Member of Parliament for Moose Jaw
- In office October 1925 – July 1930
- Preceded by: Edward Nicholas Hopkins
- Succeeded by: William Addison Beynon

Member of Parliament for Moose Jaw
- In office October 1935 – June 1945
- Preceded by: William Addison Beynon
- Succeeded by: Ross Thatcher

Personal details
- Born: John Gordon Ross 11 October 1891 Moose Jaw, Northwest Territories
- Died: 7 September 1972 (aged 80) Moose Jaw, Saskatchewan
- Party: Liberal
- Spouse(s): Minnie Mary Kern m. 13 March 1915
- Profession: farmer, rancher

= J. Gordon Ross =

Canadian politician

John Gordon Ross (11 October 1891 - 7 September 1972) was a Liberal party member of the House of Commons of Canada. He was born in Moose Jaw, Northwest Territories (now Saskatchewan), whose career included farming and ranching.

Ross, the son of Senator James Hamilton Ross, attended St. Andrew's College in Toronto, then Macdonald Agricultural College at Sainte-Anne-de-Bellevue, Quebec.

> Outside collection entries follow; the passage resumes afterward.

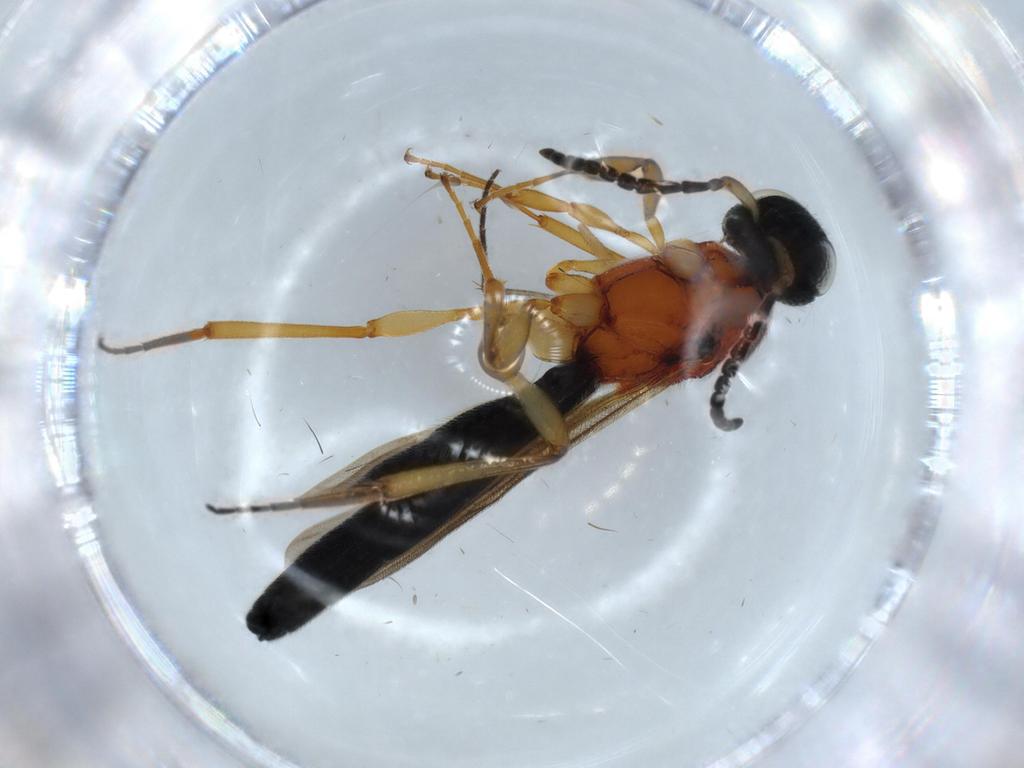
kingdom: Animalia
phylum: Arthropoda
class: Insecta
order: Hymenoptera
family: Scelionidae
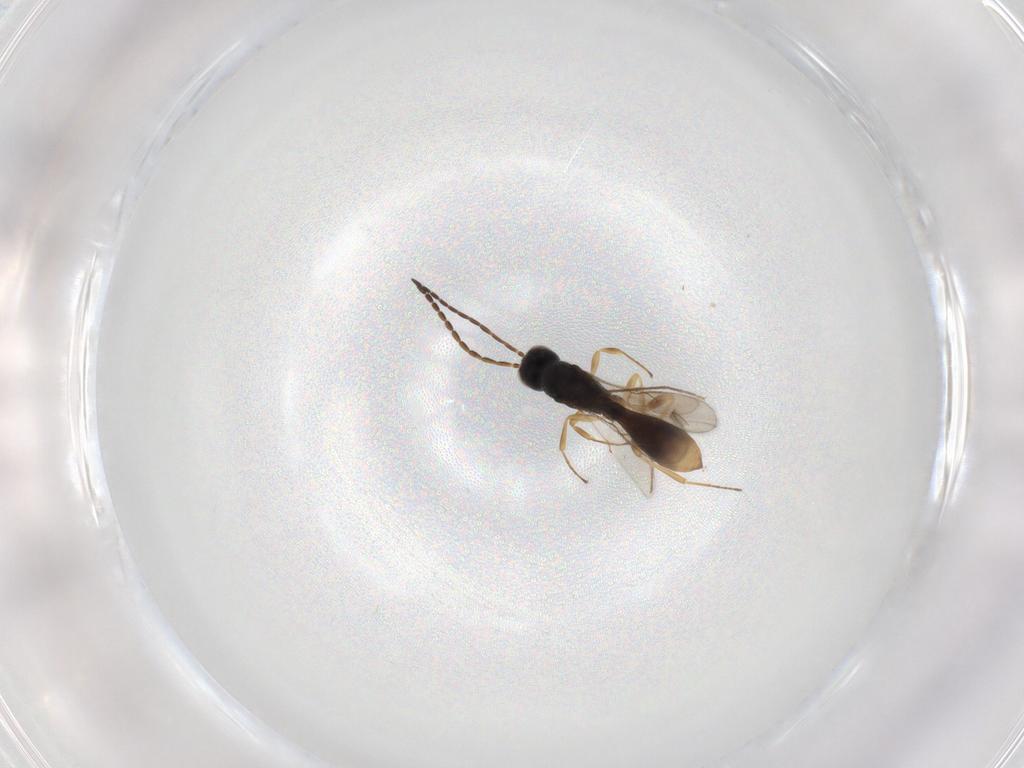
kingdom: Animalia
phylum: Arthropoda
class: Insecta
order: Hymenoptera
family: Scelionidae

He was first elected to Parliament at the Moose Jaw riding in the 1925 general election and re-elected there in 1926. In the 1930 election, he was defeated by William Addison Beynon of the Conservative party. In the 1935 election, Ross won back the riding from Beynon and was re-elected in 1940. In 1945, Ross was defeated by Ross Thatcher of the Co-operative Commonwealth Federation.